Last summer I was driving through New York City during Pride.  New York’s marriage equality bill had just passed and there was a feeling of pure exhilaration in the air.  We drove past a car that had shoes tied to the back like after an old-fashioned wedding.  Someone had written “We Got Marriage” on the window.  I remember feeling so, well… PROUD.  But I also felt strangely restless, like I was in a cage.  I wanted to get out of the car and DO something, but I didn’t know what.  Last summer, I admitted to myself I felt envy that I wasn’t THERE at Pride.  In retrospect, I realize it wasn’t so much about being THERE during Pride, as it was about BEING there during Pride.  BEING me.  BEING queer.  I wanted to be out of the car because I wanted to be OUT.

Pride was cool.  I love the vibe when a bunch of queer folk get together.  But the thing I loved most about the day was connecting with friends and just BEING queer.  At dinner, we talked about whether we were gender variant as kids, when we knew we were queer, and whether we were bullied for it.  I felt proud to be queer.  I realized Pride is not about walking around wearing nothing but a rainbow flag, proclaiming one’s identity on a loudspeaker, walking in a parade, or dressing in drag (not that those things aren’t fun too :).  It’s about creating a safe space to proudly BE.

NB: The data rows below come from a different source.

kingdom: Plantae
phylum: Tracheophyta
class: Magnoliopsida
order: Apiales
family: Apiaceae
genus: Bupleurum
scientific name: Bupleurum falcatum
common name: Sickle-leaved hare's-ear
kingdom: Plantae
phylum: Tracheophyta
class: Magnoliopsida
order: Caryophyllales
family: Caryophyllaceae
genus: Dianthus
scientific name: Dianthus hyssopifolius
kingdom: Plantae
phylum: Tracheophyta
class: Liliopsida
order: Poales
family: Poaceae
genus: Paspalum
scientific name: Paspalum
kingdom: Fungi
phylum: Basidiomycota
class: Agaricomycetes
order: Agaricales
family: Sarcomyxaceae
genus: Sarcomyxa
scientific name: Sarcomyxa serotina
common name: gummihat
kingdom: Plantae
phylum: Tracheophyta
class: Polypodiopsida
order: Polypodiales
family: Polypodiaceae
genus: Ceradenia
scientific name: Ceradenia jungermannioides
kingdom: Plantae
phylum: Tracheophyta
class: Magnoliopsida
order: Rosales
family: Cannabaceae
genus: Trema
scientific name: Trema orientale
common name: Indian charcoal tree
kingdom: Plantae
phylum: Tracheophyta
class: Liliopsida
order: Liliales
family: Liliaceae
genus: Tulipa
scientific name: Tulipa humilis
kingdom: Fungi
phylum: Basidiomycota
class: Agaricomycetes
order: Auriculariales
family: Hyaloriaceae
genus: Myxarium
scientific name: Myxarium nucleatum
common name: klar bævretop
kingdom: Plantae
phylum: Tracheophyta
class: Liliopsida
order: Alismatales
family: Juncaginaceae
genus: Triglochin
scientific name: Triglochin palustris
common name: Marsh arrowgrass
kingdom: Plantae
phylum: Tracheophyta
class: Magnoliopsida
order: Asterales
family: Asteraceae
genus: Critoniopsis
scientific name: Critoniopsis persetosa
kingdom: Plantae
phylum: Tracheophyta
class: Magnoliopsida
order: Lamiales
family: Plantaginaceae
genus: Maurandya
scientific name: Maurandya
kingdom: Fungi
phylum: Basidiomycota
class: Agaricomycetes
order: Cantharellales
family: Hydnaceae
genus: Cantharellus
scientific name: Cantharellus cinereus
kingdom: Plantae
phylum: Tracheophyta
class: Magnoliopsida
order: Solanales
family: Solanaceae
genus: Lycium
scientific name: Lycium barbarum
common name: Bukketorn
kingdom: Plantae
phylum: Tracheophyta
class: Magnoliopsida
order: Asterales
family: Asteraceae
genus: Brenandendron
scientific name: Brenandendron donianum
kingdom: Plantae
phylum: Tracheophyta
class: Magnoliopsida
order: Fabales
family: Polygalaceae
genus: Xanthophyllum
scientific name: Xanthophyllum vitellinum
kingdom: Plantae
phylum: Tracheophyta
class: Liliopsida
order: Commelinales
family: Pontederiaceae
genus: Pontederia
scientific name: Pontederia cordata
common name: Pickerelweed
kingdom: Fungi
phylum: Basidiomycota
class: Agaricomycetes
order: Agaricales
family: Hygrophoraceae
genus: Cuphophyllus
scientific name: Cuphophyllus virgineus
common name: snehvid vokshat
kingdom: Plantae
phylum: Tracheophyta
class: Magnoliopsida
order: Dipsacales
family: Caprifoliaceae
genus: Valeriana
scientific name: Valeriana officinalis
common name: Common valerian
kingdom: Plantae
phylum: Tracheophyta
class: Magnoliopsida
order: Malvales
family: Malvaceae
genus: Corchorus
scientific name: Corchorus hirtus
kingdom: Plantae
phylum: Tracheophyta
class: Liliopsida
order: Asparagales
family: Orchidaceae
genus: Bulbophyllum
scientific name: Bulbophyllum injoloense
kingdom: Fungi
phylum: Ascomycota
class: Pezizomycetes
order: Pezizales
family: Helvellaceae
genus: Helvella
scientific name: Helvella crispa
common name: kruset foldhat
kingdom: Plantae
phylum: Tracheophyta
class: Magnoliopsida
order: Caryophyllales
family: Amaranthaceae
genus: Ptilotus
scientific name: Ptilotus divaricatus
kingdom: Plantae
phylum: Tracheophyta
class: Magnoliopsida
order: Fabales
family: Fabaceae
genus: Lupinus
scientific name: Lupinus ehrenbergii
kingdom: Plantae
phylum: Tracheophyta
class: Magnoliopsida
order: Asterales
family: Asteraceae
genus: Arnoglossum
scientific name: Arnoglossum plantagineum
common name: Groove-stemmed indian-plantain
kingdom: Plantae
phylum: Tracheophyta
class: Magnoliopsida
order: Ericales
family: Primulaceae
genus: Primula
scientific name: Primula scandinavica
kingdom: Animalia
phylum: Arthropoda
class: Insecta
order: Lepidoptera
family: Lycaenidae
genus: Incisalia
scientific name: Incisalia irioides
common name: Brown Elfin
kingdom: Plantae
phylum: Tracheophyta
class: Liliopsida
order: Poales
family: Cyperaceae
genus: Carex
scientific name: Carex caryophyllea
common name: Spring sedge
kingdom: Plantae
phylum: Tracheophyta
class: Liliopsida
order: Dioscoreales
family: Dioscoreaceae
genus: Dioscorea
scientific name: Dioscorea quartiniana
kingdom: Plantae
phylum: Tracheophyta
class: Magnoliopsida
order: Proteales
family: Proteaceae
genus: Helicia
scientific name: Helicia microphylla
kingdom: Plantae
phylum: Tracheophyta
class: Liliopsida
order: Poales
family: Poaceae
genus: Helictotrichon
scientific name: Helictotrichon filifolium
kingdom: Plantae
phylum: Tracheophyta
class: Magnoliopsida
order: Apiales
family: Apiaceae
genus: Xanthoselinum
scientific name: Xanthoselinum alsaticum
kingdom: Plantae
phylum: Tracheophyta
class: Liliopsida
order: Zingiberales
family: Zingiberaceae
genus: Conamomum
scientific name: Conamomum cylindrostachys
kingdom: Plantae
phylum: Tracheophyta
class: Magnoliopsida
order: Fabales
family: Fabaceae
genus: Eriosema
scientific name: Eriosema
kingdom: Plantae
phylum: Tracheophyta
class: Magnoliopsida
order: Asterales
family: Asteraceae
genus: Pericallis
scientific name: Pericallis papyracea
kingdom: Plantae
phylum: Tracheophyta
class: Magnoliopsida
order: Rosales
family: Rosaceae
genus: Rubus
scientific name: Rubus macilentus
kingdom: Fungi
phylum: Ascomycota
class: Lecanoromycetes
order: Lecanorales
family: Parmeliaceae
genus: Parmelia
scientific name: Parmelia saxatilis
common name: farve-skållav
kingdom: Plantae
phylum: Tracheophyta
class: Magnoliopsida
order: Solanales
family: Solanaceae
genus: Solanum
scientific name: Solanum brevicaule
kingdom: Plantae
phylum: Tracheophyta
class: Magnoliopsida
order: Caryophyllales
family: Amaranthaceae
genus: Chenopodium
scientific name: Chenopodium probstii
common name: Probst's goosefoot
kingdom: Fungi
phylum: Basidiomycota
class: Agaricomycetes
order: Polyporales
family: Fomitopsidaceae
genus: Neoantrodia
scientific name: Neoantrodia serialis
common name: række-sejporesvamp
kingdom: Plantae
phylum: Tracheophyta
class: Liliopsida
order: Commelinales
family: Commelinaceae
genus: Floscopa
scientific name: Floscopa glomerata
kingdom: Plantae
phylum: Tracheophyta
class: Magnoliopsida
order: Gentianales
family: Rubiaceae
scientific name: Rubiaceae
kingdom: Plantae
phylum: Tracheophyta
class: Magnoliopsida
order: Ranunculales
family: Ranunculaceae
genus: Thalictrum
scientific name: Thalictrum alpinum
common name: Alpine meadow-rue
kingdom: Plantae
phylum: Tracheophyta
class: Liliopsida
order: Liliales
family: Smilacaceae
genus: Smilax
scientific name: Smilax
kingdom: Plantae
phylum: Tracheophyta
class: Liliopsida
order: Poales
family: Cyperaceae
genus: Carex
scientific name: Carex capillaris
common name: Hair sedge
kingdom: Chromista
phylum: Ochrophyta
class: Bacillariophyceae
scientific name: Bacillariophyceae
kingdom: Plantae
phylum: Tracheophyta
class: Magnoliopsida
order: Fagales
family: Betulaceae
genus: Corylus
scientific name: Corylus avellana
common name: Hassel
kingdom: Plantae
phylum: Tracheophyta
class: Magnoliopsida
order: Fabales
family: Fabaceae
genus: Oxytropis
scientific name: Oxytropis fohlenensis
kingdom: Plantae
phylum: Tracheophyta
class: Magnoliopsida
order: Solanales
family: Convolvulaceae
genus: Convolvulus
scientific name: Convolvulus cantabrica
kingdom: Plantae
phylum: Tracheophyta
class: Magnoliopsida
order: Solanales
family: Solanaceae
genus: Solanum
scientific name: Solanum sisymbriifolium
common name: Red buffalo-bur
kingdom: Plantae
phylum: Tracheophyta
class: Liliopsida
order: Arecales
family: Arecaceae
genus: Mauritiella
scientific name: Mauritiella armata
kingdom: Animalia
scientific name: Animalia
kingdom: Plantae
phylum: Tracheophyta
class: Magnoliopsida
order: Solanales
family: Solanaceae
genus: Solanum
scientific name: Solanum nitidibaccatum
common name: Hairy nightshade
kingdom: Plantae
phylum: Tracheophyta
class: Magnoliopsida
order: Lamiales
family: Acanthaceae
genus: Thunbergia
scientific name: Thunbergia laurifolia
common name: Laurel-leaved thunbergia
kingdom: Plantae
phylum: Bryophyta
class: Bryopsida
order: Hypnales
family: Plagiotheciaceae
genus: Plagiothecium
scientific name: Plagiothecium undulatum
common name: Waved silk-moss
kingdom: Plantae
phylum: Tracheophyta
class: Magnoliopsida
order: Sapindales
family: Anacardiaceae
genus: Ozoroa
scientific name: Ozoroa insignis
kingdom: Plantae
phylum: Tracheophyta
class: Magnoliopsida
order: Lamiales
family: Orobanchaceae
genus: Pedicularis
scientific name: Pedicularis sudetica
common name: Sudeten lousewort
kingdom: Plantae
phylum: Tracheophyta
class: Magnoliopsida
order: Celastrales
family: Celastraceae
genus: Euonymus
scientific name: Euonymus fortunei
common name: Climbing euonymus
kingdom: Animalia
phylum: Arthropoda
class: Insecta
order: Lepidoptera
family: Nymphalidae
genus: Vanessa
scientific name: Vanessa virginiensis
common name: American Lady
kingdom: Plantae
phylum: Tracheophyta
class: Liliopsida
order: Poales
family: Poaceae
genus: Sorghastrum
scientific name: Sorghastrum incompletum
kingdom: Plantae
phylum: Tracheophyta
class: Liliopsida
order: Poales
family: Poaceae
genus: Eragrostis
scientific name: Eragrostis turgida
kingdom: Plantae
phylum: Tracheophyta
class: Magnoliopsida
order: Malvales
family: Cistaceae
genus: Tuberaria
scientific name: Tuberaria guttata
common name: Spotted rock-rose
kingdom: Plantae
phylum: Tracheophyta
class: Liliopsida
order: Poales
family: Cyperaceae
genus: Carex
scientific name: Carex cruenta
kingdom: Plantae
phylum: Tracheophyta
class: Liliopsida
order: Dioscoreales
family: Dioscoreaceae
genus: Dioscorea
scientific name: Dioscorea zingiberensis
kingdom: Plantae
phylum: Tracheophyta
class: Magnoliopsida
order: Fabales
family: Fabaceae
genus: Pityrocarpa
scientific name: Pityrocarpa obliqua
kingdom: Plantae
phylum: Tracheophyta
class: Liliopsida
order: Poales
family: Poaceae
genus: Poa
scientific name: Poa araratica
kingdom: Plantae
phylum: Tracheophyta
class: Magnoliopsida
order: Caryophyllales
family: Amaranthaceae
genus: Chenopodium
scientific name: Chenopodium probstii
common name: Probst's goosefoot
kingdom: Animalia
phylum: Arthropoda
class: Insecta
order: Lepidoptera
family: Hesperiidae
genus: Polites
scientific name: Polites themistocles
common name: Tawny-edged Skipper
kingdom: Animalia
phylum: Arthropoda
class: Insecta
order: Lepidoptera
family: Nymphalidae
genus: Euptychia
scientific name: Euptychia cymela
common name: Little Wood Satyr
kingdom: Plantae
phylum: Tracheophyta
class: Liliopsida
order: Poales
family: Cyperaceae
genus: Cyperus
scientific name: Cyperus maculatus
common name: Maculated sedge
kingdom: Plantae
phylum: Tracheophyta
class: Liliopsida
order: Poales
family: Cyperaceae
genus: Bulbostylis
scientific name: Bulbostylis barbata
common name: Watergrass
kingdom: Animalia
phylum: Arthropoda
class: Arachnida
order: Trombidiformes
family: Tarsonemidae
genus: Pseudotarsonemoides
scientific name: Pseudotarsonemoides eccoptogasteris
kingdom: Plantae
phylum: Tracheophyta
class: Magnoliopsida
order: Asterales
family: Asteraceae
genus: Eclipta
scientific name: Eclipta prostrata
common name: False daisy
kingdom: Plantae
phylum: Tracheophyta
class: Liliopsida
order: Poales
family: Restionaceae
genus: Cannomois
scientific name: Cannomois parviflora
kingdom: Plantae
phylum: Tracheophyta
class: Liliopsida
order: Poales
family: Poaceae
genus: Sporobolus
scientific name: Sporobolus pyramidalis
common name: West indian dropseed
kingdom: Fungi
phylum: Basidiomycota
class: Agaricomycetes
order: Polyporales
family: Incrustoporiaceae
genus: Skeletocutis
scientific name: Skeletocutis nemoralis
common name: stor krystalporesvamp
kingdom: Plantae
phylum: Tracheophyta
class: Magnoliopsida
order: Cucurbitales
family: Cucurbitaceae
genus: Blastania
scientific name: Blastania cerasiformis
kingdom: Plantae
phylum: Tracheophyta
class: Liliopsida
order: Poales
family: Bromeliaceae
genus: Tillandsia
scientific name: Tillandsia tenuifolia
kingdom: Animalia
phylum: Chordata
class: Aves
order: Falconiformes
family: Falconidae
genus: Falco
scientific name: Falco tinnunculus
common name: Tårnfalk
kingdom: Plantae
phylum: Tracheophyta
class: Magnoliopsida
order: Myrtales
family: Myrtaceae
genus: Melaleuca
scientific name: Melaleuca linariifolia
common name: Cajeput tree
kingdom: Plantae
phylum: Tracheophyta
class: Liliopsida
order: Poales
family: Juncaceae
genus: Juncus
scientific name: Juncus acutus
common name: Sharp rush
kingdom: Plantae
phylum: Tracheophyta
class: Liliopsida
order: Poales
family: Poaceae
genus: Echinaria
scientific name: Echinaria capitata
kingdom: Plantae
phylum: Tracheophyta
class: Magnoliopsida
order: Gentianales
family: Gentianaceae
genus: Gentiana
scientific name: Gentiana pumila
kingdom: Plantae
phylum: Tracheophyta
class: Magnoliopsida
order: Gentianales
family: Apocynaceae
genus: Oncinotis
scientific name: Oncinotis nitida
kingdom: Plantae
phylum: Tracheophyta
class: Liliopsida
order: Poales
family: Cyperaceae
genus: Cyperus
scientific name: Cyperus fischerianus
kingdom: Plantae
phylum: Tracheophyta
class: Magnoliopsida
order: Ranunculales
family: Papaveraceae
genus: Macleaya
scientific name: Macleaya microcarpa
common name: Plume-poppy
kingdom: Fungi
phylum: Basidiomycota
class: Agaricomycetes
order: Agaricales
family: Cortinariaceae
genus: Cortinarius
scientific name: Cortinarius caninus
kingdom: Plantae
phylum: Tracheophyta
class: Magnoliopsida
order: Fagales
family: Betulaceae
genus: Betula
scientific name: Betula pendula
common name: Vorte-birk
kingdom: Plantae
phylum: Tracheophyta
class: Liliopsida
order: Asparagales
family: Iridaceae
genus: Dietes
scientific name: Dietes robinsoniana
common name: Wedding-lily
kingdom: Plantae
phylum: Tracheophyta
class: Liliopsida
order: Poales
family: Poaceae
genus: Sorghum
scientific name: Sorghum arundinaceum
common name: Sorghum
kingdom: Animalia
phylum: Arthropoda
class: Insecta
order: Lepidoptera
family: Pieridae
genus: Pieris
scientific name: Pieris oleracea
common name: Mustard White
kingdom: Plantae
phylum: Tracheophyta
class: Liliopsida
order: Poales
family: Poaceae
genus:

While we were all talking, I looked down at my babies.  By this point, my daughter was wearing a rainbow-colored dress because she vomited on her onesie in the car on the way.  I thought about how they were already at Pride at age 1.  They wouldn’t have to go through any of the things we had.  The bullying for being gender variant.  The feeling that we couldn’t talk about who we really were.  The wishing we had known sooner or wishing we had been honest about who we were sooner.  The fear of even exploring our sexuality because we had been so brutalized.   For some of us, just starting, in our thirties, to work it all out.

If my kids turned out to identify as part of the queer community, they would never have to find it like we all did, they would already be here.  There will be “no limits” to how they can identify, like my shirt said.  Even if they aren’t queer, I hope this community, and this way of BEING will teach them to wave whatever flag makes them feel proud, and indeed, be true to themselves.  I will make sure they will never question whether they can proudly BE, and be loved at the same time.